I apologize for in advance for any questions I havent answered or insults I have missed. I thought I would stick with the current flow for al least a moment, and return to the rest later.
JES and Patrick,
I agree with your Sebonack example. My understanding is that designing a course is often a collaborative process, even if it is between an owner and a designer, or a designer and his associates, or as appears to be the case with Sebonack, an owner and two design teams. We are rarely if ever going to know the ‘hows’ and ‘whys’ of it, unless we were there, or someone reliable tells us, or unless there is extraordinary written record.
Mostly what we have to go on is what the parties involved tell us, and that can often be well short of the entire story. With contemporary courses, we can dig and maybe find out that an associate did more, or that X really deserves responsibility for much of what is good or bad, but with long past courses we sometimes have little or no chance to build it back into something.
Patrick this is why I suggested to you a hypothetical circumstance where Mr. Pascucci (or a Mr. Keiser) singles someone out for a particular credit on a course, but there is no way to confirm or deny it, and really no reason to distrust him. Even if for whatever reasons (say I Sebonack example I am a certifiable Doak “Butt Boy” and I don’t want any credit to go to Nicklaus or his people,) I might wish that Pascucci handn’t said it, or that he was just paying lip service, I would have no basis for not taking him at his word.
In our current example we have Lesley singling the committee and MacDonald (and Whigham) out when summarizing how the course was laid out. Yet many on this board want to discredit, diminish, discount, and/or entirely ignore Lesley’s statement by second-guessing him. They resist taking Lesley’s words at face-value unless and until information surfaces describing MacDonald’s specific involvement. That information might not be readily available for a modern project, much less one which took place 95 years ago.
But the real kicker is that these guys know and admit that the relevant body of information no longer exists. They say they are demanding specifics to get at the truth, but they know damn well that determining the specifics about the original laying out of Merion East is currently impossible, and the details of the original laying out of the course may be lost forever, if they ever existed.
So Patrick, when I say that . . .
[size=4x]
It's unreasonable to conclude that CBM wasn't involved based on the absence of information citing his involvement.[/size] . . .
. . . I meant it, or at least meant it in the context of when I said it. If you want to drop the context then I’d modify it slightly, as you will see below.
The problem with their argument is that it is entirely based on an invalid inference. They infer a specific conclusion based on a premise which is generally true, but not specifically true. There is a name for this type of logical fallacy, but I can’t remember it and don’t feel like looking it up.

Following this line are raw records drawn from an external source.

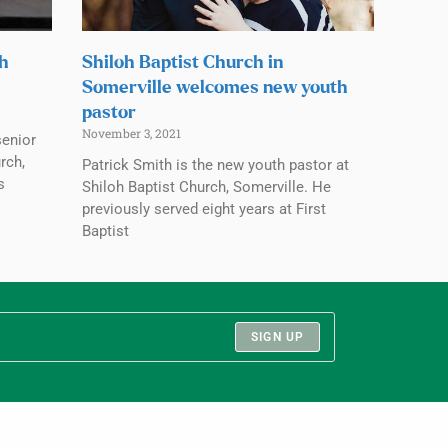
ch
Shiloh Baptist Church in
Somerville welcomes new youth
pastor
November 3, 2021
senior
rch,
Patrick Smith is the new youth pastor at
s
Shiloh Baptist Church, Somerville. He
previously served eight years at First
Baptist
SIGN UP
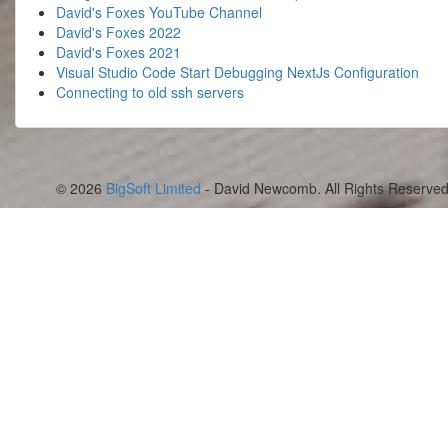
David's Foxes YouTube Channel
David's Foxes 2022
David's Foxes 2021
Visual Studio Code Start Debugging NextJs Configuration
Connecting to old ssh servers
© 2026
BigSoft Limited
- David Newcomb. All Rights Reserved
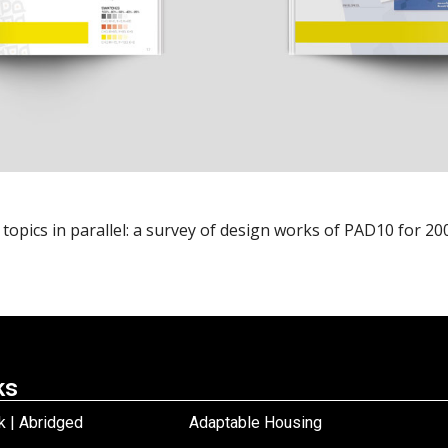
pics in parallel: a survey of design works of PAD10 for 2009 
ks
 | Abridged
Adaptable Housing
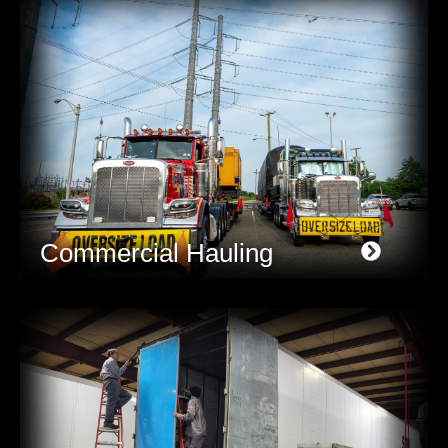
Commercial Hauling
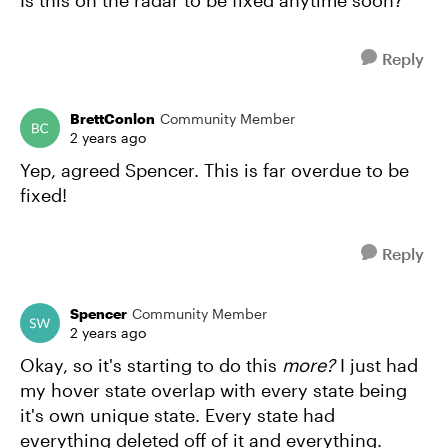
Is this on the radar to be fixed anytime soon?
Reply
BrettConlon
Community Member
2 years ago
Yep, agreed Spencer. This is far overdue to be
fixed!
Reply
Spencer
Community Member
2 years ago
Okay, so it's starting to do this
more?
I just had
my hover state overlap with every state being
it's own unique state. Every state had
everything deleted off of it and everything.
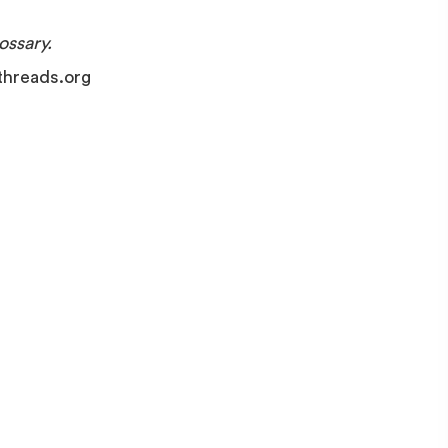
ssary.
ethreads.org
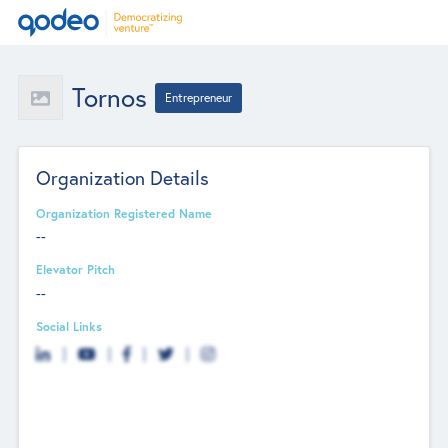
Tornos
Entrepreneur
Organization Details
Organization Registered Name
--
Elevator Pitch
--
Social Links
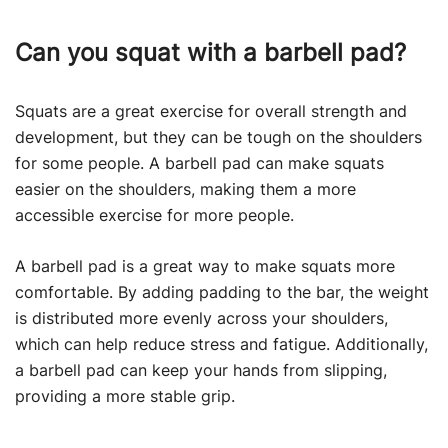
Can you squat with a barbell pad?
Squats are a great exercise for overall strength and
development, but they can be tough on the shoulders
for some people. A barbell pad can make squats
easier on the shoulders, making them a more
accessible exercise for more people.
A barbell pad is a great way to make squats more
comfortable. By adding padding to the bar, the weight
is distributed more evenly across your shoulders,
which can help reduce stress and fatigue. Additionally,
a barbell pad can keep your hands from slipping,
providing a more stable grip.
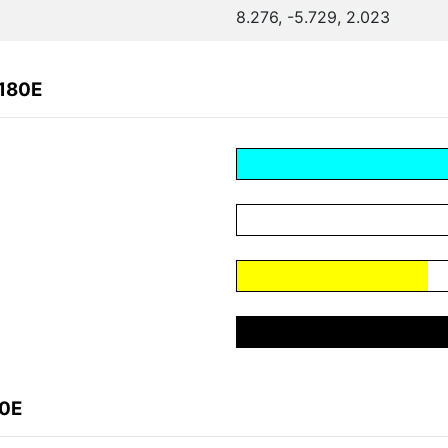
8.276, -5.729, 2.023
0180E
80E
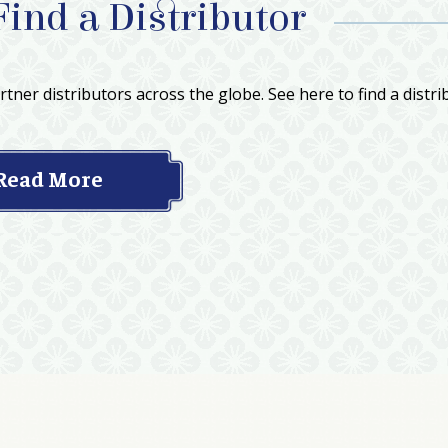
Find a Distributor
tner distributors across the globe. See here to find a distri
Read More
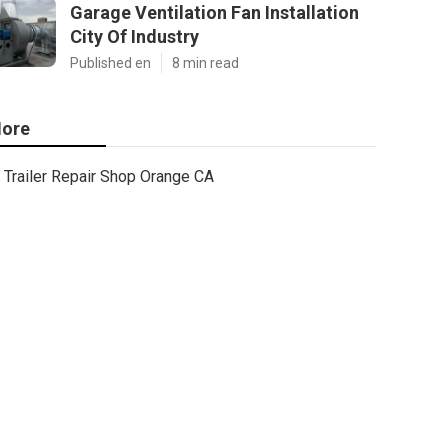
Garage Ventilation Fan Installation
City Of Industry
Published en
8 min read
ore
Trailer Repair Shop Orange CA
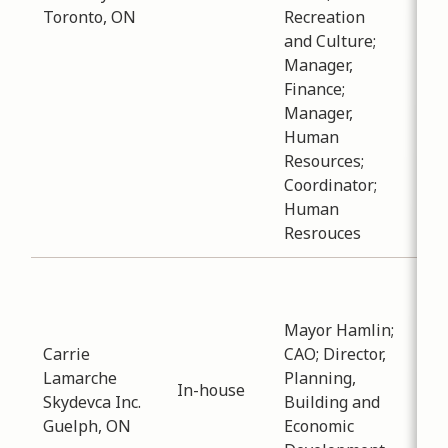
Toronto, ON
Recreation
ask
and Culture;
que
Manager,
reg
Finance;
tra
Manager,
the
Human
Resources;
Coordinator;
Human
Resrouces
Sub
Pla
Mayor Hamlin;
Dev
Carrie
CAO; Director,
Dat
Lamarche
Planning,
-
12
In-house
Skydevca Inc.
Building and
Dis
Guelph, ON
Economic
reg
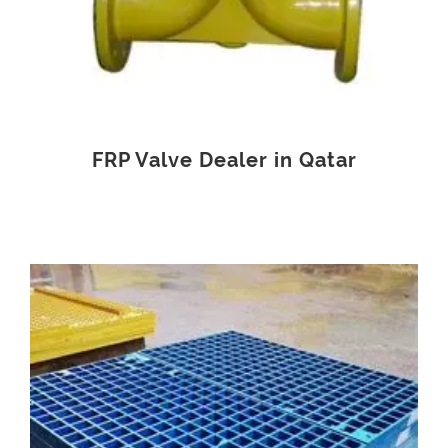
FRP Valve Dealer in Qatar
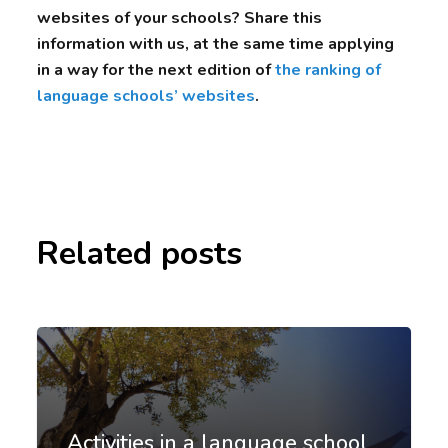
websites of your schools? Share this
information with us, at the same time applying
in a way for the next edition of
the ranking of
language schools’ websites
.
Related posts
Activities in a language school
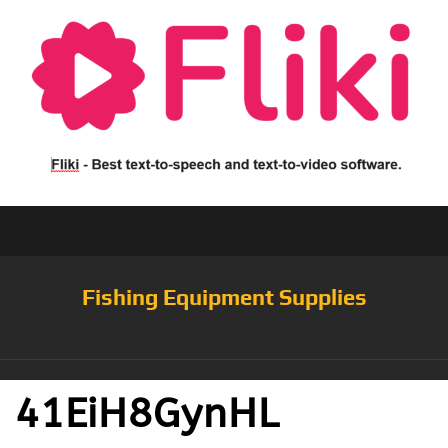
Fishing Equipment Supplies
41EiH8GynHL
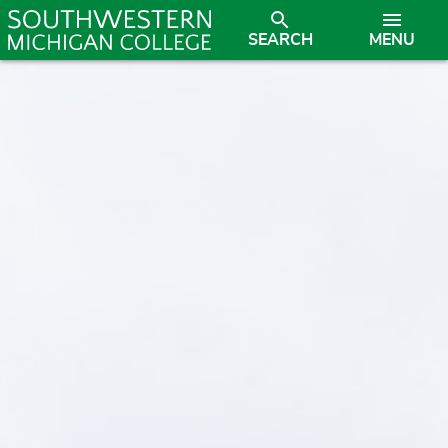
SEARCH
MENU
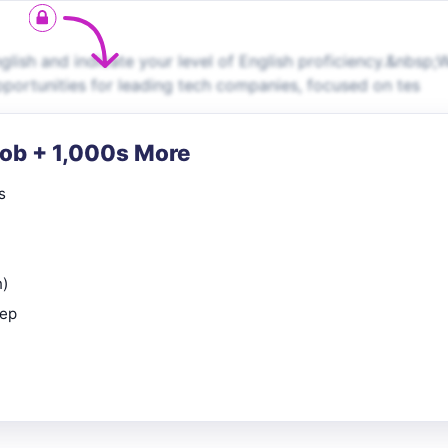
ish and indicate your level of English proficiency.&nbsp;
pportunities for leading tech companies, focused on tes
Job + 1,000s More
s
n)
rep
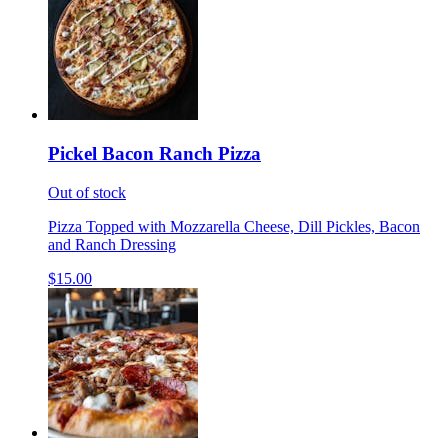
Pickel Bacon Ranch Pizza
Out of stock
Pizza Topped with Mozzarella Cheese, Dill Pickles, Bacon
and Ranch Dressing
$15.00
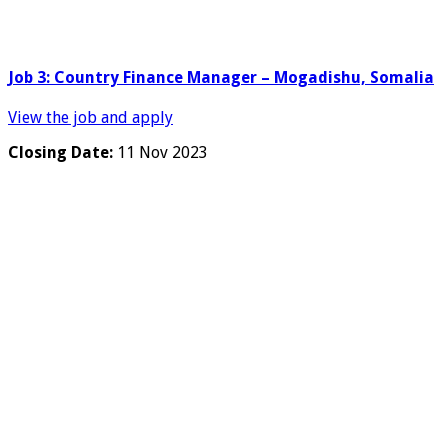
Job 3: Country Finance Manager – Mogadishu, Somalia
View the job and apply
Closing Date:
11 Nov 2023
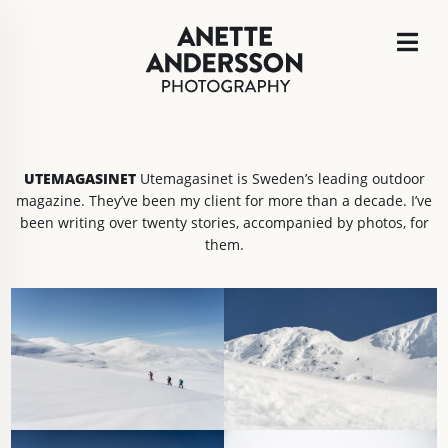
UTEMAGASINET
Utemagasinet is Sweden’s leading outdoor
magazine. They’ve been my client for more than a decade. I’ve
been writing over twenty stories, accompanied by photos, for
them.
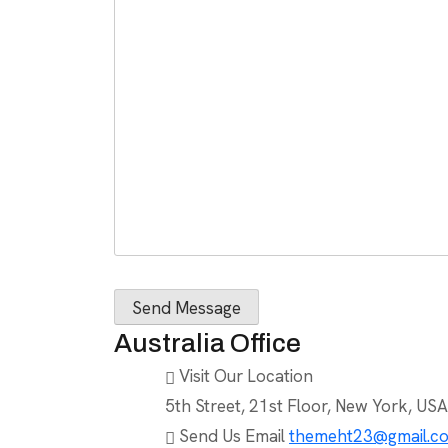
Australia Office
Visit Our Location
5th Street, 21st Floor, New York, USA
Send Us Email
themeht23@gmail.c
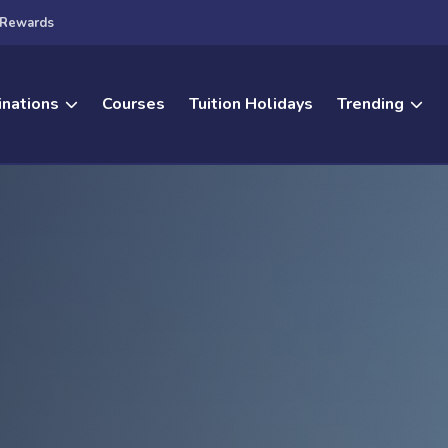
Rewards
inations
Courses
Tuition Holidays
Trending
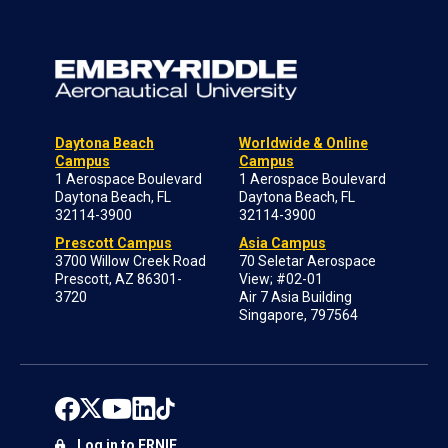
Daytona Beach
Worldwide & Online
Campus
Campus
1 Aerospace Boulevard
1 Aerospace Boulevard
Daytona Beach, FL
Daytona Beach, FL
32114-3900
32114-3900
Prescott Campus
Asia Campus
3700 Willow Creek Road
70 Seletar Aerospace
Prescott, AZ 86301-
View; #02-01
3720
Air 7 Asia Building
Singapore, 797564
Log in to ERNIE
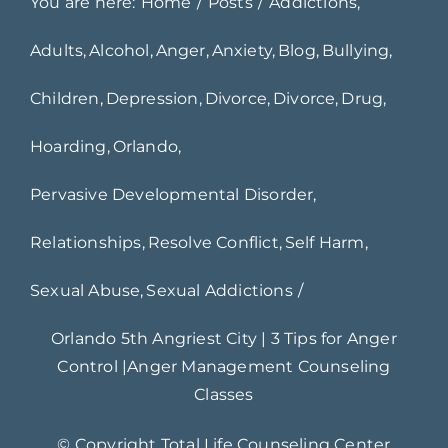
You are here:
Home
Posts
Addictions
Adults
Alcohol
Anger
Anxiety
Blog
Bullying
Children
Depression
Divorce
Divorce
Drug
Hoarding
Orlando
Pervasive Developmental Disorder
Relationships
Resolve Conflict
Self Harm
Sexual Abuse
Sexual Addictions
Orlando 5th Angriest City | 3 Tips for Anger
Control |Anger Management Counseling
Classes
© Copyright
Total Life Counseling Center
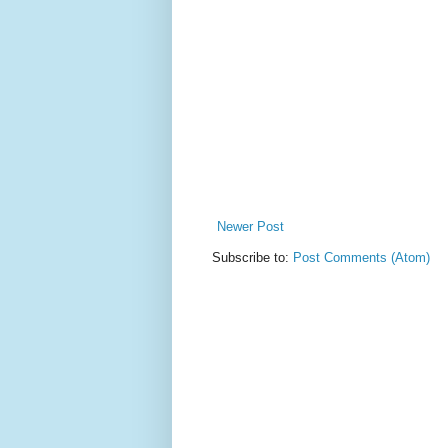
Newer Post
Subscribe to:
Post Comments (Atom)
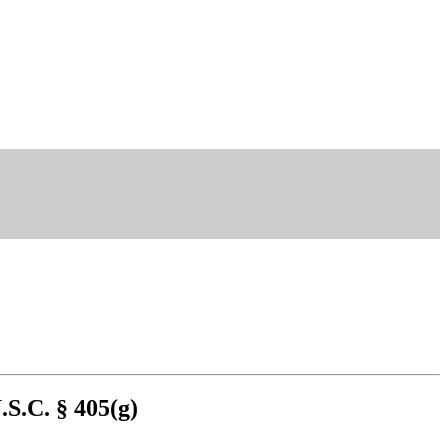
.S.C. § 405(g)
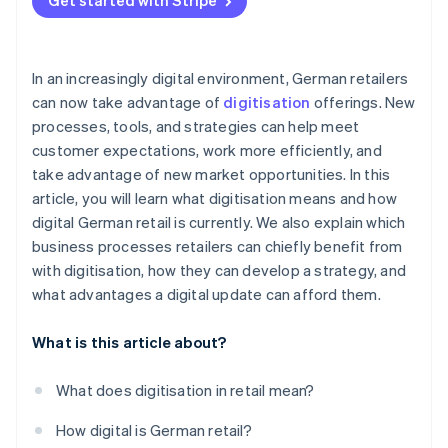
Get started with Stripe
In an increasingly digital environment, German retailers
can now take advantage of
digitisation
offerings. New
processes, tools, and strategies can help meet
customer expectations, work more efficiently, and
take advantage of new market opportunities. In this
article, you will learn what digitisation means and how
digital German retail is currently. We also explain which
business processes retailers can chiefly benefit from
with digitisation, how they can develop a strategy, and
what advantages a digital update can afford them.
What is this article about?
What does digitisation in retail mean?
How digital is German retail?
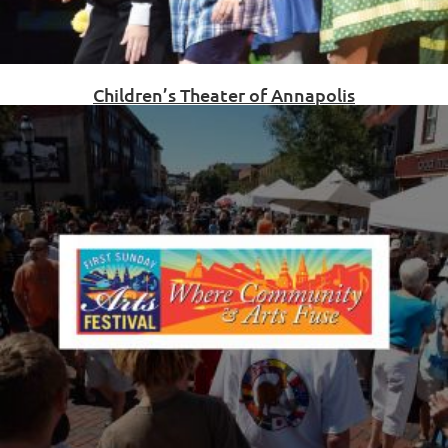
Children’s Theater of Annapolis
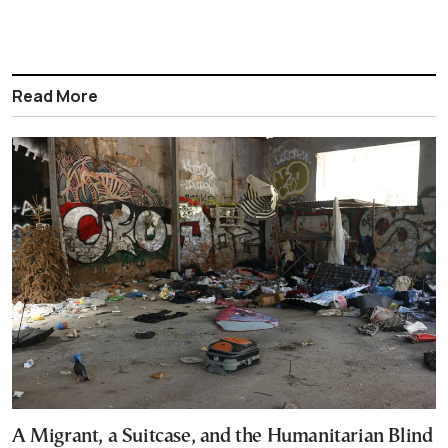
Read More
A Migrant, a Suitcase, and the Humanitarian Blind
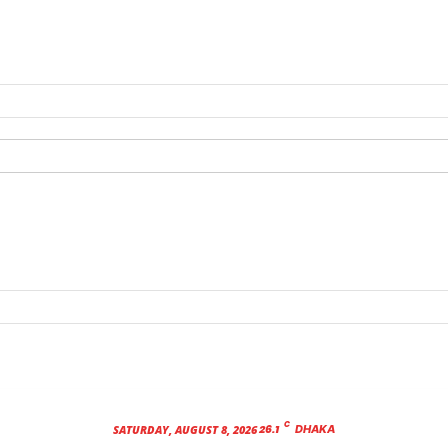
C
26.1
SATURDAY, AUGUST 8, 2026
DHAKA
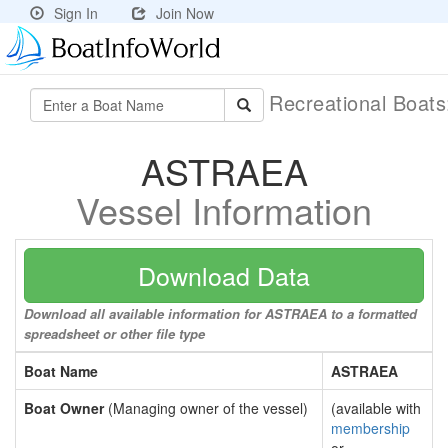
Sign In
Join Now
Recreational Boat
ASTRAEA
Vessel Information
Download Data
Download all available information for ASTRAEA to a formatted
spreadsheet or other file type
Boat Name
ASTRAEA
Boat Owner
(Managing owner of the vessel)
(available with
membership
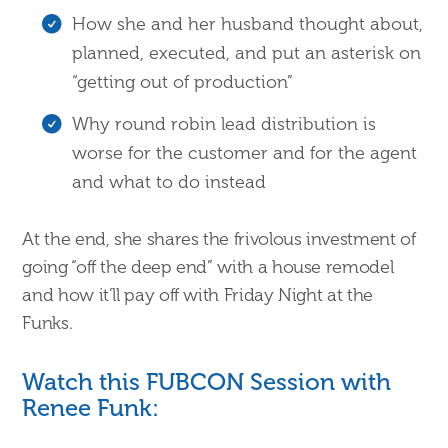
How she and her husband thought about,
planned, executed, and put an asterisk on
“getting out of production”
Why round robin lead distribution is
worse for the customer and for the agent
and what to do instead
At the end, she shares the frivolous investment of
going “off the deep end” with a house remodel
and how it’ll pay off with Friday Night at the
Funks.
Watch this FUBCON Session with
Renee Funk:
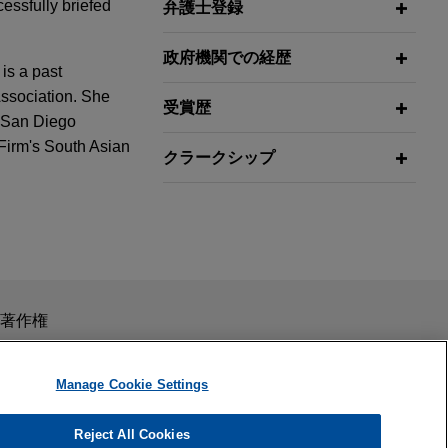
cessfully briefed
弁護士登録
政府機関での経歴
is a past
Association. She
受賞歴
e San Diego
 Firm's South Asian
クラークシップ
Benefits
e of its
rence
de secret
スを目的としたものではありません。このEmailを送信することに
著作権
laims
の受領はそのような関係を構築するものではありません。当事
秘義務を負う機密事項として取り扱われることはありません。
Manage Cookie Settings
 received a
Reject All Cookies
-disabling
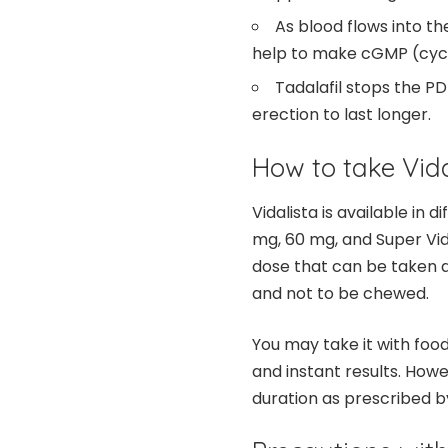
As blood flows into the
help to make cGMP (cyc
Tadalafil stops the 
erection to last longer.
How to take Vida
Vidalista is available in
mg, 60 mg, and Super Vid
dose that can be taken a
and not to be chewed.
You may take it with foo
and instant results. Howe
duration as prescribed b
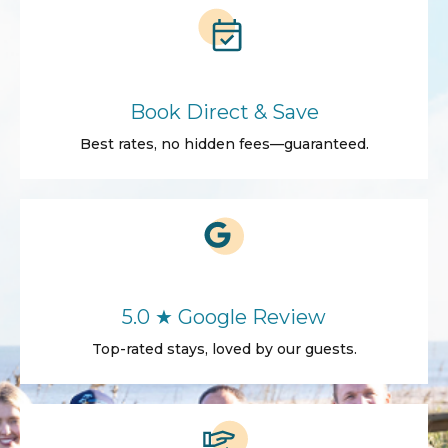
Book Direct & Save
Best rates, no hidden fees—guaranteed.
5.0 ★ Google Review
Top-rated stays, loved by our guests.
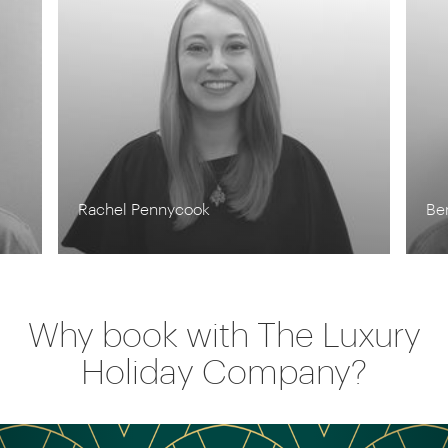
Rachel Pennycook
Be
Why book with The Luxury
Holiday Company?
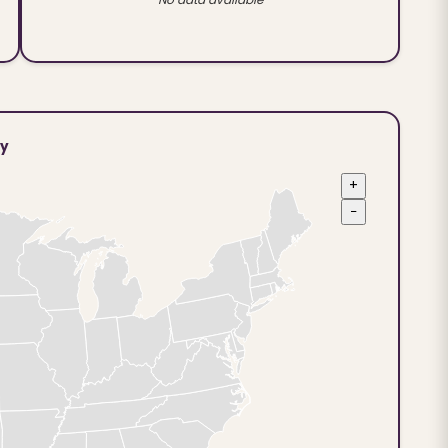
ty
+
−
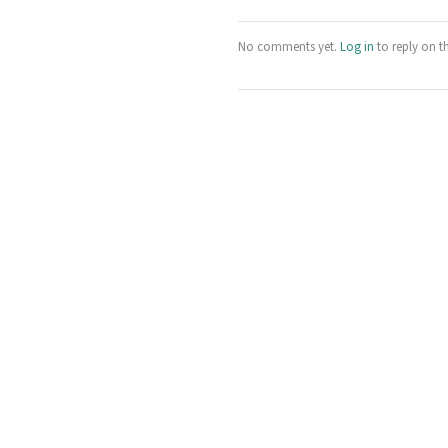
No comments yet.
Log in
to reply on t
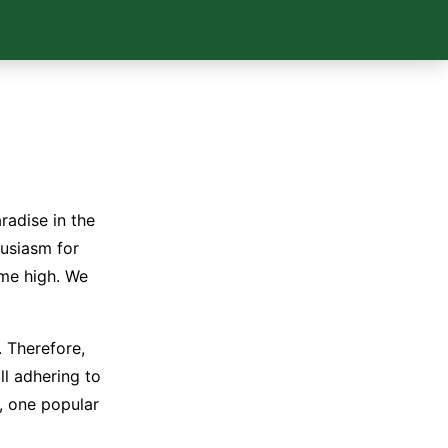
radise in the
thusiasm for
ime high. We
. Therefore,
ll adhering to
s, one popular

Their syllogism concluding that MacDonald was not specifically involved in the original laying out of Merion East goes something like this:
1. Premise 1: Available historical records generally indicate the specific involvement of all those who are significantly involved in laying out a golf course.
2. Premise 2: The historical record does not evidence any involvement by CBM in laying out the early Merion East.
3. Conclusion: Therefore CBM was not significantly involved in laying out of the early Merion East.
The problem is, while the First Premise is generally true, it is not always true, so the proof fails.
Moreover, there proof cannot be fixed by making the first premise more specific. As THEY KNOW, their First Premise is FALSE in this particular situation.
So, whatever the truth of the generalization . . .[size=4x]
It's unreasonable to conclude that CBM wasn't specifically involved based on the absence of information citing his specific involvement.[/size][/color]
They know that the early records just do not specifically identify who did what during the laying out the early Merion East. So we are left with the following:
1. The historical record does not identify CBM's specific involvement in the laying out of Merion East.
2. BUT THE AVAILABLE HISTORICAL RECORD IS INCOMPLETE IN THAT IT DOES NOT EVIDENCE THE SPECIFIC INVOLVEMENT OF ANYONE ELSE, EITHER.
3. Therefore, ONE CANNOT DETERMINE CBM'S LEVEL OF SPECIFIC INVOLVEMENT IN THE INITIAL DESIGN BY LOOKING AT THE HISTORICAL RECORD We just do not know and probably never will.
This is why I have been saying that the demand for specific evidence was a wild goose chase from the beginning. They knew there was nothing out there one way or another, and they ought to have known that that there approach employs faulty logic and proves nothing what so ever.
In the end we are left with the published statements of men like Lesley, and no logical or factually supportable reasons to discount them. At least based on the record I have seen.